Cross-Collaboration of Poetry: A Spotlight on the Work of Rebecca Morgan Frank

I find collaborative artistic endeavors which cross boundaries of form to be highly exciting. For example, in the world of music (the art form I am most familiar with), true magic happens when musicians collaborate with filmmakers, visual artists, or dancers—to name just a few possibilities. Though perhaps not as prevalent as the collaboration between musicians and film directors, poetry is a medium that lends itself easily to collaboration with artists who specialize in other forms. Poetry offers the reader a rare glimpse into the unique thought processes of the poet, perhaps, in a way arguably more direct than any other art form.

The works of 2013 Kate Tufts Discovery Award Finalist, Rebecca Morgan Frank, serve as shining exempla of the true synergy that occurs when artists of differing media are brought together. The prolific multi-award-winning poet, whose book Little Murders Everywhere garnered the Kate Tufts nod, is certainly committed to fostering cross-media collaboration. Filmmaker Jay Buim created a film based upon her poem “Caught”, composer Aaron Stepp created a digital soundscape installation using her poetry, and numerous composers have set various poems of hers to music throughout the years.

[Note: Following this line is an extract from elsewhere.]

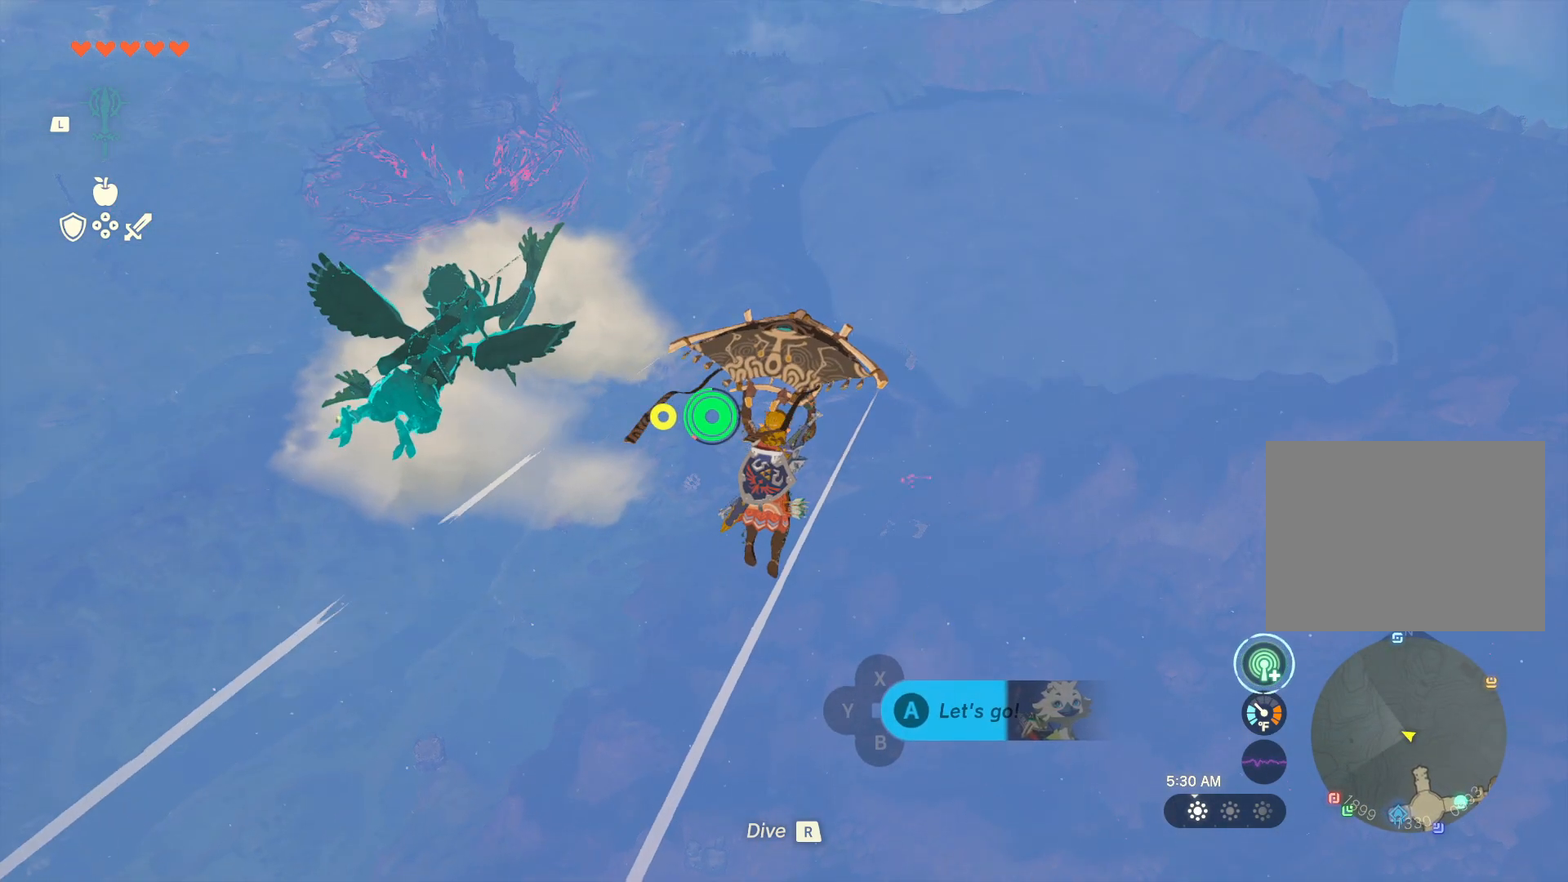
{"buttons": [], "left_stick": "up", "right_stick": "center", "events": []}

detail from Aaron Stepp’s and Rebecca Morgan Frank’s collaborative “Solanum”

But the most prolific instance of her involvement with artistic cross-form collaboration stems from her role with Memorious, a poetry and fiction journal. As Editor-in-Chief, Frank has served to foster the collaboration of various composers and poets to create a quite extensive array of art songs. For those unfamiliar, an art song is essentially a poem set to music; such songs have a rich history dating back to the 17th century. Although one can identify and, in some sense, separate the two forms at play in an art song (namely, the musical composition and the poem) the ideal goal of an art song—as stated by website Art Song Update—is to “paint[s] for us a picture of what the poet might have envisioned.”

It is this blending of artistic works: this birth of a hybrid form of expression that truly intrigues me. When I sampled the art songs archived on the Memorious website I would begin by reading the poem first, and only afterwards would I listen to the complete art song as a whole. It was striking what a different experience the latter was compared to the former; I was able to make this contrast even more palpable by listening to the art song “passively”: without reading along with the lines of poetry. In doing so the boundaries between the meter of the poem, the actual words of the poem, the instrumental accompaniment, and the melody of the singer became increasingly blurry and less discrete. In this way, I truly felt like I was witnessing a novel form of artistic experience as a listener.

Rebecca Morgan Frank

Whether the collaboration of poets with artists of other forms represents a true artistic trend (or merely the desire of a few like-minded poets with a predilection for originality) remains to be seen. Regardless, I applaud the efforts of those poets who have engaged in such collaborative projects. Not only is there a practical benefit to be had for poets to combine forces with artists of other forms in terms of diversifying their interests, but I truly believe that such projects are a promising avenue towards creating exciting new forms of expression. I think the works already created by poets such as those involved in the Memorious archive, compiled by Frank, stand as testament to the great potential of artistic collaboration across forms.